What mass in grams of sodium hydroxide is produced if 20.0 g of sodium meal reactts with excess water according to the chemical equation 2 Na(s)+2 H2O(l)=2 NaOH(aq)+H2(g)?

I think you're supposed to use stoichiometry for this problem. This is how I would do it: 20.0g Na x (1 mol Na / molar weight Na) x (2 mols NaOH / 2 mols Na) x (molar weight NaOH / 1 mol NaOH) = ____g NaOH.

Set up an "ICE" table below the chemical equation with I being initial moles, C being change in moles, and E being end moles. Starting with I, 20.0 grams of sodium metal (20.0g x 1mol/22.990g of Na) is approximately .870 moles of sodium. We know from the equation that for every 2 moles of sodium metal reactant we get 2 moles of Sodium Hydroxide product out.

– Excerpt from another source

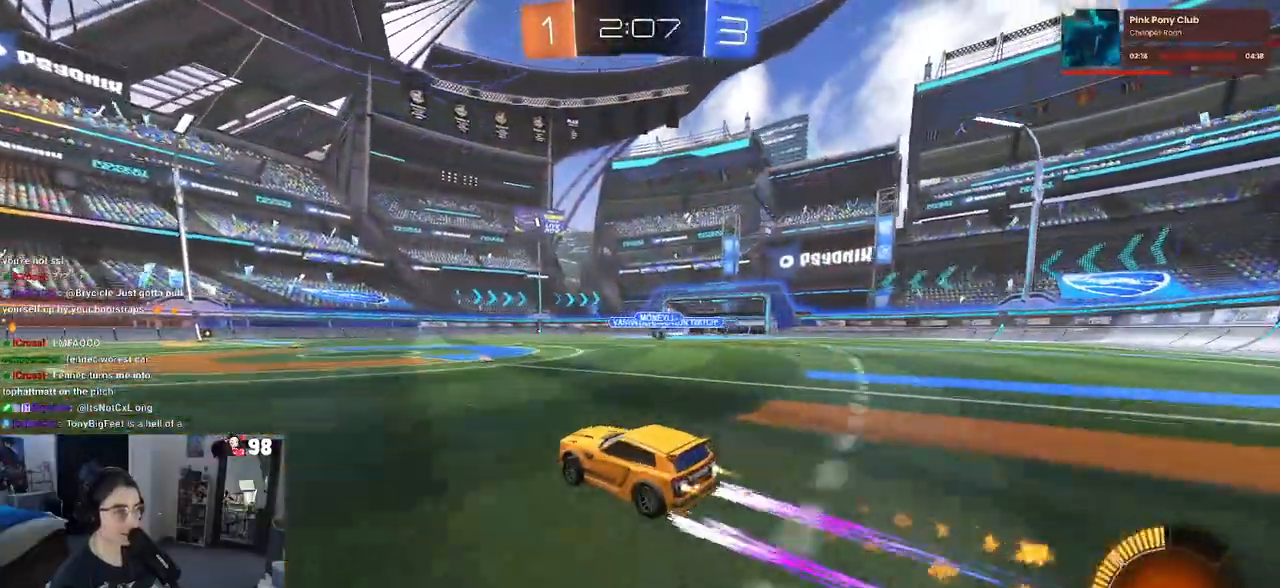
{"buttons": ["R2"], "left_stick": "center", "right_stick": "center", "events": [[33, "left_stick", "right"], [267, "R1", "up"], [283, "left_stick", "center"]]}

So, .870 mols of Na x (2mols NaOH/2mols Na) is still .870 moles of sodium hydroxide. Now we convert back from moles to grams. .870 moles of Sodium hydroxide multiplied by it's molar mass which is 35.997grams per mole (22.990grams/mol Sodium + 15.999grams/mole Oxygen + 1.008grams/mole Hydrogen), is equal to 34.8grams of Sodium Hydroxide produced.